Accounting As Detective Work: Fei Du On Data And Decisions

Freedom, not money or power, is what drew Fei Du toward academia. In a conversation with John A. Byrne for Poets&Quants’ Faculty Spotlight series, the Gies College of Business professor of accountancy describes a formative moment early in her career. A mentor once framed life as a triangle of three forces: freedom, power, and money. You can maximize one while holding the other two constant. Du knew instinctively which point mattered most to her. Intellectual freedom, the ability to ask questions about how the world works and why organizations behave the way they do, was the prize. 

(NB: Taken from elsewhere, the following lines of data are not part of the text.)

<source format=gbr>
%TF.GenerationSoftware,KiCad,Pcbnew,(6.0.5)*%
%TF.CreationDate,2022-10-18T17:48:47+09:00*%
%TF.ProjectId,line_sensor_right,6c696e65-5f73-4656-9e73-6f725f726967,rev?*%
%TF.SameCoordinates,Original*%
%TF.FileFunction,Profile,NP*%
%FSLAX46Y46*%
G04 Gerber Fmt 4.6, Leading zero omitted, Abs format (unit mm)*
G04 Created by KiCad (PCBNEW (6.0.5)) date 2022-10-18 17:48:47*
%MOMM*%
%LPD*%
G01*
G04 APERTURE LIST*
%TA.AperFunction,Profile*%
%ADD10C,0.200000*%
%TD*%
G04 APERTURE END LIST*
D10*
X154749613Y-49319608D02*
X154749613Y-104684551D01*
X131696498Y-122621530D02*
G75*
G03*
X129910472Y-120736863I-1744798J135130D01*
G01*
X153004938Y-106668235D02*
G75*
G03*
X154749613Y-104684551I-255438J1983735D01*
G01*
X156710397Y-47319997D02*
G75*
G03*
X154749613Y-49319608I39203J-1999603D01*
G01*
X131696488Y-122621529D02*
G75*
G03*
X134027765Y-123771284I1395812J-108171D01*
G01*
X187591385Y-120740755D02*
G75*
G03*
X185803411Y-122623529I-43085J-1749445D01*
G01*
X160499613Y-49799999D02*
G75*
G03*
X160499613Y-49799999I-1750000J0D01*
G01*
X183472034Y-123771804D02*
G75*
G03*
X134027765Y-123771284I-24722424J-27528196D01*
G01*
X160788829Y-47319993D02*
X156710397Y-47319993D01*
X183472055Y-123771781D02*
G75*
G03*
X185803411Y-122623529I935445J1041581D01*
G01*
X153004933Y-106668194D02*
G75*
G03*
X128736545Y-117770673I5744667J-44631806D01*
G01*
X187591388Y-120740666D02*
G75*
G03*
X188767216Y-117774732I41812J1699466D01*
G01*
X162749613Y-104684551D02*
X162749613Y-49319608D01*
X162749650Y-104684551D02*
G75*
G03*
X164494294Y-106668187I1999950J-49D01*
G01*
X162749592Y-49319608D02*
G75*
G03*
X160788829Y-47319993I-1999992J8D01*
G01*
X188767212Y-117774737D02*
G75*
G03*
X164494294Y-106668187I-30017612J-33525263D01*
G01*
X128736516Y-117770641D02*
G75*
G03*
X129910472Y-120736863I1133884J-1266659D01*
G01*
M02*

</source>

Accounting itself was, by her own admission, something of a happy accident. Growing up in China, she says, certain professions were viewed as especially suitable and respectable career paths, particularly for women. Accounting was one of them. Her parents encouraged the choice. Yet once she began studying it, the fit felt natural. She discovered that financial statements were not static reports but coded narratives. Every managerial decision leaves a trace in the accounting system. Learning to read those traces felt like detective work. 

That investigative lens shapes her teaching. Du specializes in data analytics within accountancy and uses real market events to challenge students’ assumptions. Consider the contrasting stock market reactions when Pfizer and BioNTech announced their COVID vaccine breakthrough. Many students initially expect both companies to benefit equally. A closer look at their financial structures and business models reveals why the smaller, more concentrated BioNTech experienced a sharper market response. For Du, moments like this demonstrate that accounting is not about mechanical calculation. It is about interpreting economic reality. 

Her research similarly probes beneath surface assumptions. In her doctoral work, Du examined political connections in China’s bond market, finding that firms with strong political ties often secured more favorable financing. Yet those ties could become liabilities if political winds shifted. Social capital, she argues, is powerful but fragile. 

More recently, she has studied promotion systems inside firms. Organizations tend to focus on winners in corporate tournaments, celebrating those who advance. Du instead asks what happens to those who are passed over. Her findings suggest that high-performing employees who narrowly miss promotion often experience the sharpest decline in motivation and are more likely to leave within a few years. Transparent systems and carefully designed compensation structures can mitigate that effect. The broader lesson is that internal management controls shape behavior in ways that extend beyond simple sorting mechanisms. 

In the classroom, Du confronts a common misconception that accounting is purely technical. Students often believe their job is to “get the numbers right” and stop there. She pushes them further. Correct numbers are only the starting point. The real work is contextualizing those numbers, benchmarking them, and translating them into insight. That is the difference between a number cruncher and a decision maker. 

Artificial intelligence, in her view, accelerates that transition. AI can handle much of the mechanical work, generating correlation matrices or running code in minutes. Freed from the grind, students can spend more time on interpretation and data storytelling. The harder questions, she notes, rarely arrive neatly packaged in a text box. 

Asked to imagine the future of business education, Du envisions greater flexibility. Some courses might scale to thousands. Others might shrink to a dozen students working closely with a professor over time. Heterogeneous class sizes and schedules, she suggests, could foster both access and deep relationships. If intellectual freedom drew her to academia, designing environments that nurture it may be her lasting contribution.